Required action ▸
Give all of the data again exactly as written, omitting every image.

[Document layout analysis data]
◇ ◇ ◇ ◇ ◇ ◇ ◇

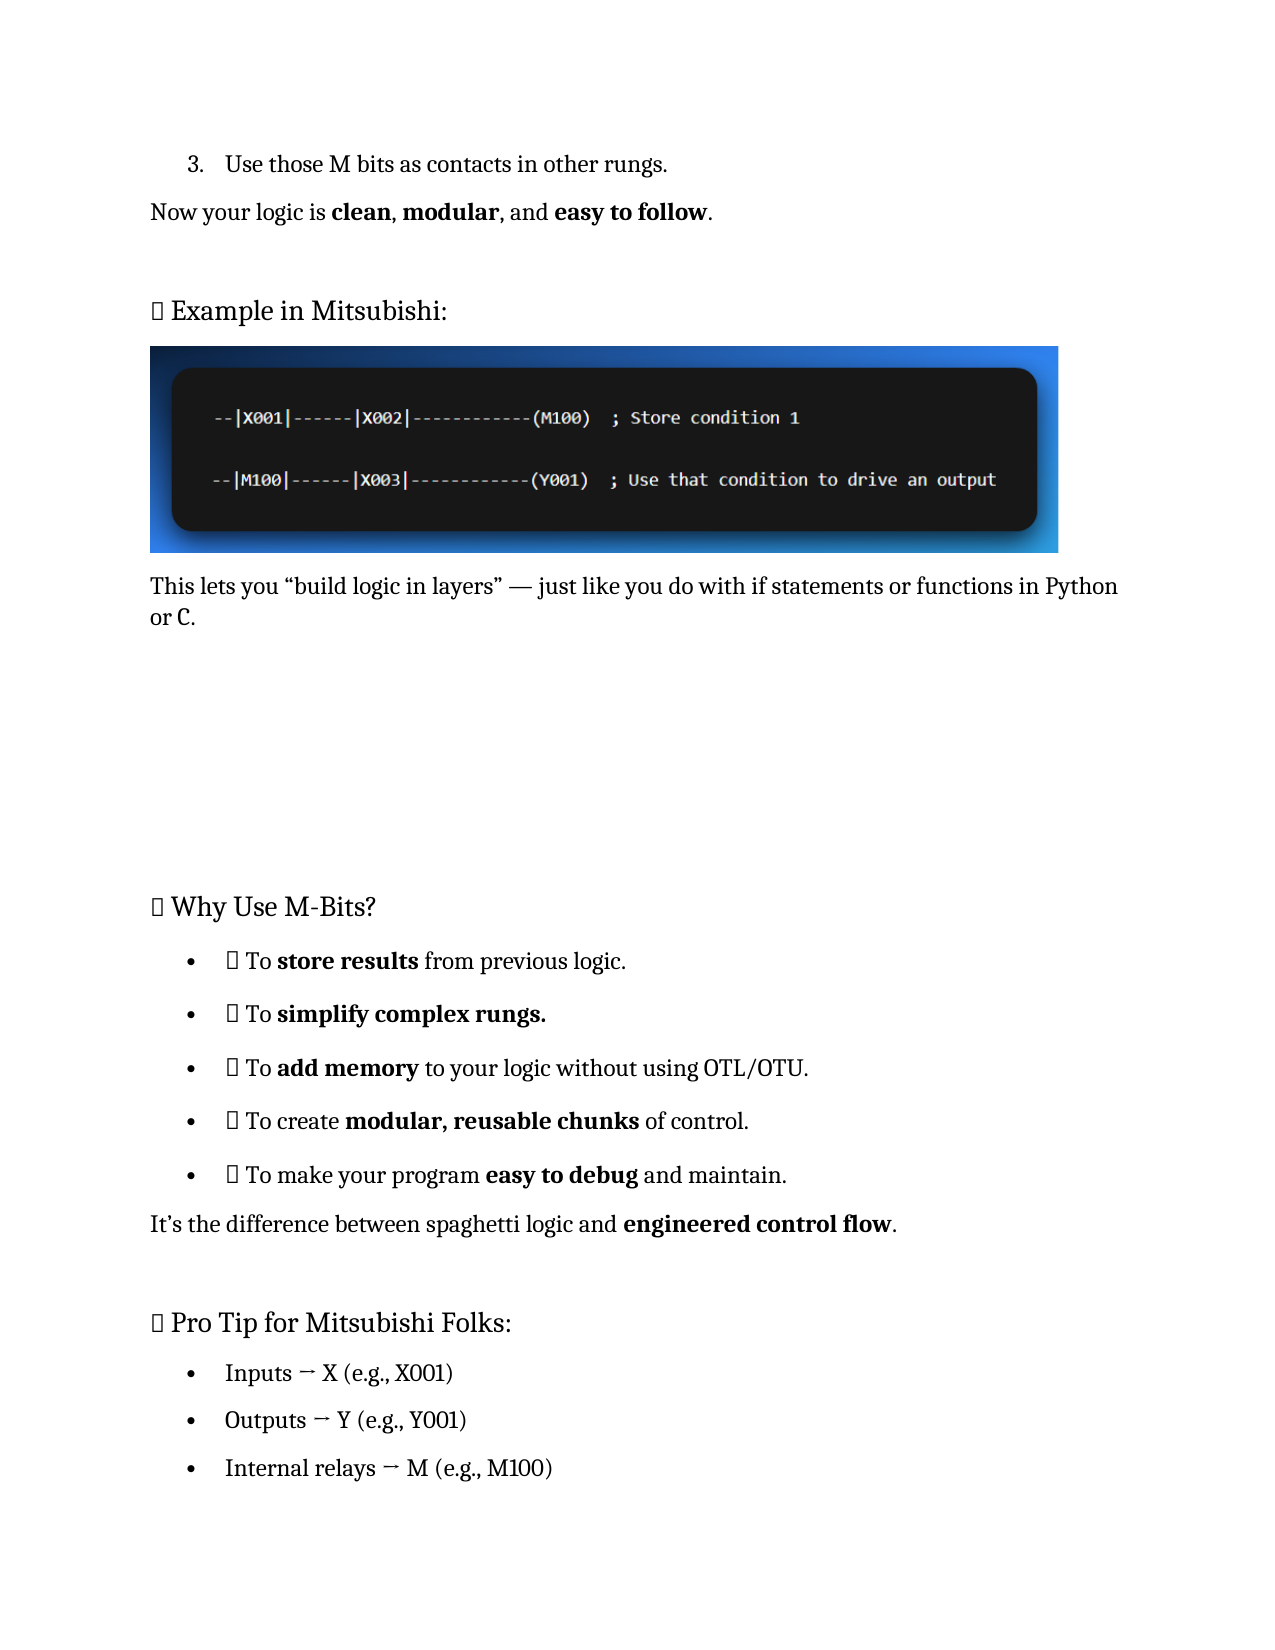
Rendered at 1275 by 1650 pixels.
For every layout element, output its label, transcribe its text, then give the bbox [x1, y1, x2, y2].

list ✅ To simplify complex rungs. [187, 996, 1125, 1030]
list ✅ To make your program easy to debug and maintain. [187, 1156, 1125, 1190]
list Inputs → X (e.g., X001) [187, 1359, 1125, 1387]
text It’s the difference between spaghetti logic and engineered control flow. [150, 1210, 1125, 1238]
text This lets you “build logic in layers” — just like you do with if statements or functions in Python or C. [150, 572, 1125, 632]
list Internal relays → M (e.g., M100) [187, 1454, 1125, 1483]
text 🧼 Why Use M-Bits? [150, 889, 1125, 923]
text Now your logic is clean, modular, and easy to follow. [150, 198, 1125, 226]
list ✅ To store results from previous logic. [187, 943, 1125, 977]
text 🔁 Example in Mitsubishi: [150, 293, 1125, 327]
list ✅ To create modular, reusable chunks of control. [187, 1103, 1125, 1137]
list Outputs → Y (e.g., Y001) [187, 1406, 1125, 1435]
list ✅ To add memory to your logic without using OTL/OTU. [187, 1049, 1125, 1083]
list Use those M bits as contacts in other rungs. [187, 150, 1125, 179]
picture [150, 346, 1059, 553]
text 🧠 Pro Tip for Mitsubishi Folks: [150, 1305, 1125, 1339]
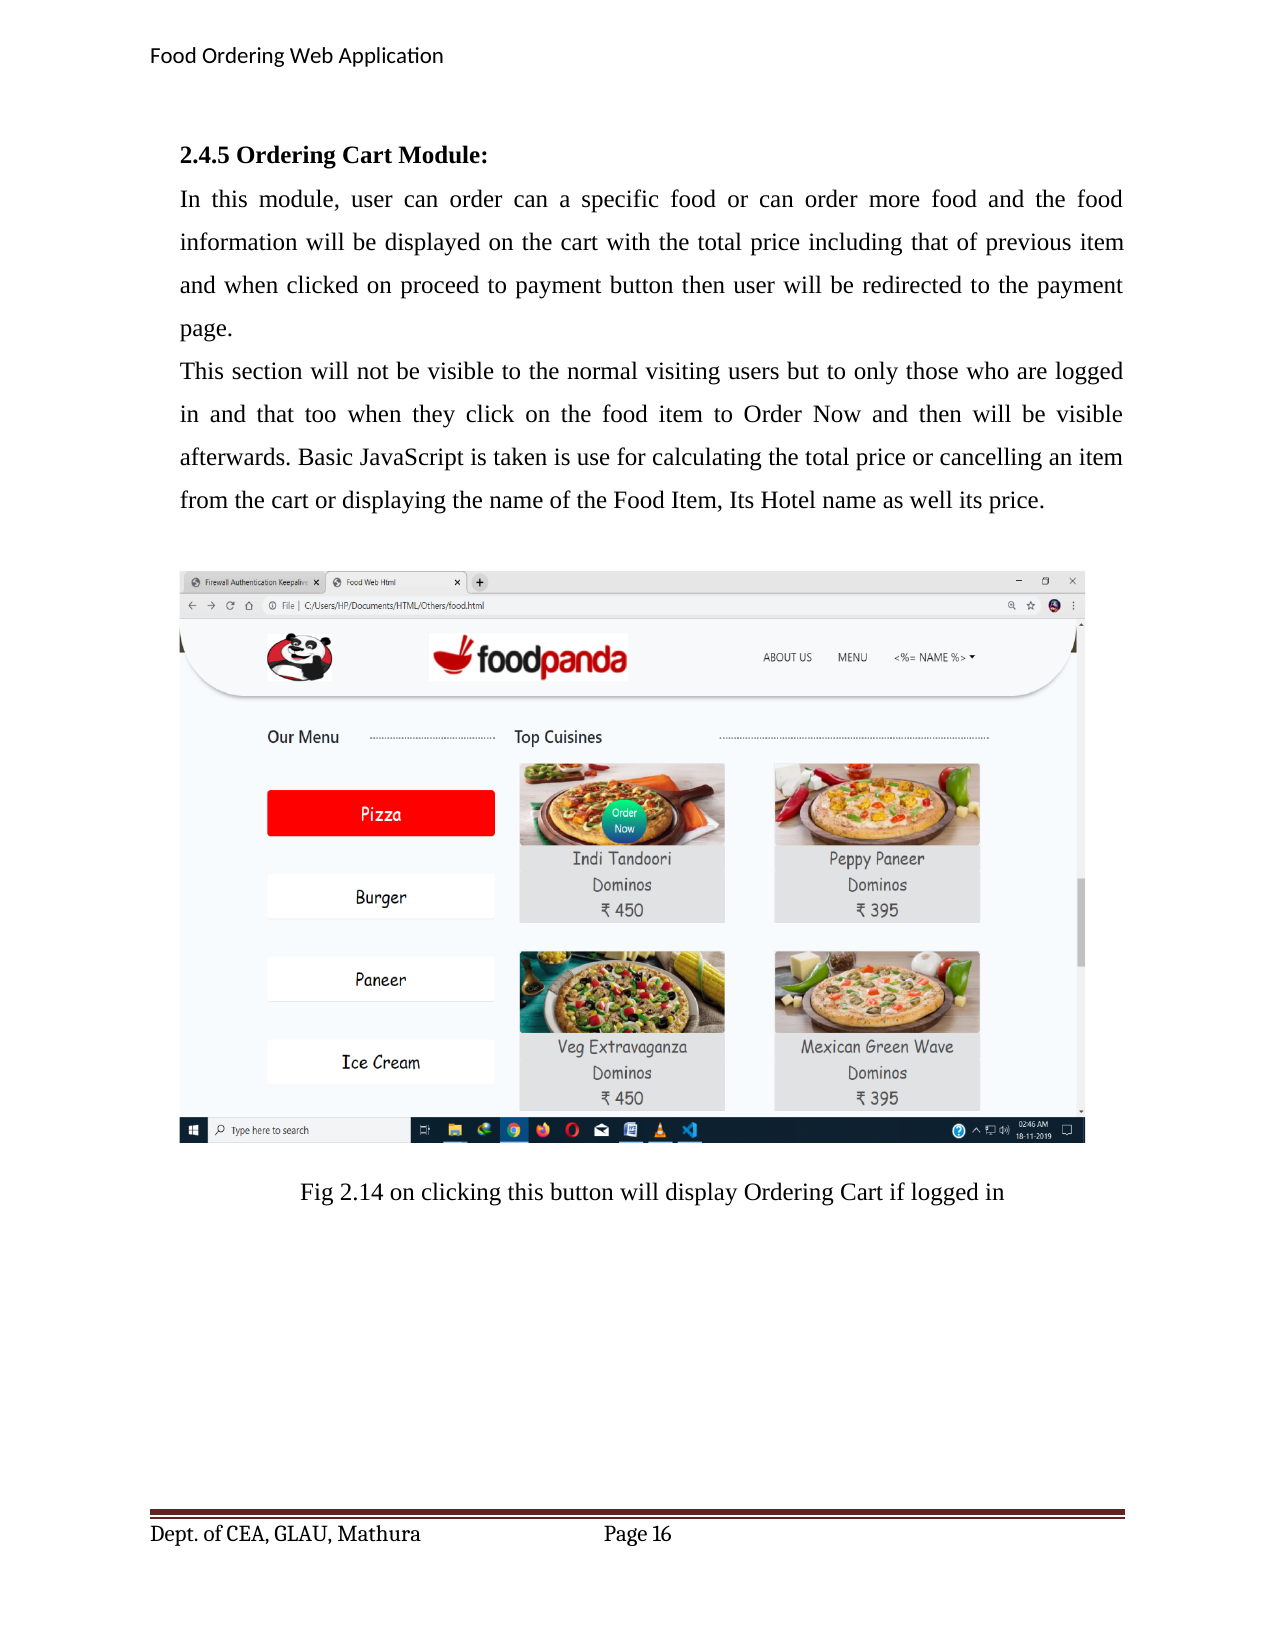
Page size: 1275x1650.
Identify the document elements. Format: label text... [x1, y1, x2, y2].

◇ ◇ ◇ ◇ ◇ ◇ ◇

Result ▸
Rendered at 1275 by 1650 pixels.
For every layout element, output its label, transcribe its text, then give the bbox [x1, y1, x2, y2].

list ✅ To simplify complex rungs. [187, 996, 1125, 1030]
list ✅ To make your program easy to debug and maintain. [187, 1156, 1125, 1190]
list Inputs → X (e.g., X001) [187, 1359, 1125, 1387]
text It’s the difference between spaghetti logic and engineered control flow. [150, 1210, 1125, 1238]
text This lets you “build logic in layers” — just like you do with if statements or functions in Python or C. [150, 572, 1125, 632]
list Internal relays → M (e.g., M100) [187, 1454, 1125, 1483]
text 🧼 Why Use M-Bits? [150, 889, 1125, 923]
text Now your logic is clean, modular, and easy to follow. [150, 198, 1125, 226]
list ✅ To store results from previous logic. [187, 943, 1125, 977]
text 🔁 Example in Mitsubishi: [150, 293, 1125, 327]
list ✅ To create modular, reusable chunks of control. [187, 1103, 1125, 1137]
list Outputs → Y (e.g., Y001) [187, 1406, 1125, 1435]
list ✅ To add memory to your logic without using OTL/OTU. [187, 1049, 1125, 1083]
list Use those M bits as contacts in other rungs. [187, 150, 1125, 179]
picture [150, 346, 1059, 553]
text 🧠 Pro Tip for Mitsubishi Folks: [150, 1305, 1125, 1339]
Page size: 1275x1650.
Identify the document elements. Format: label text... [x1, y1, x2, y2].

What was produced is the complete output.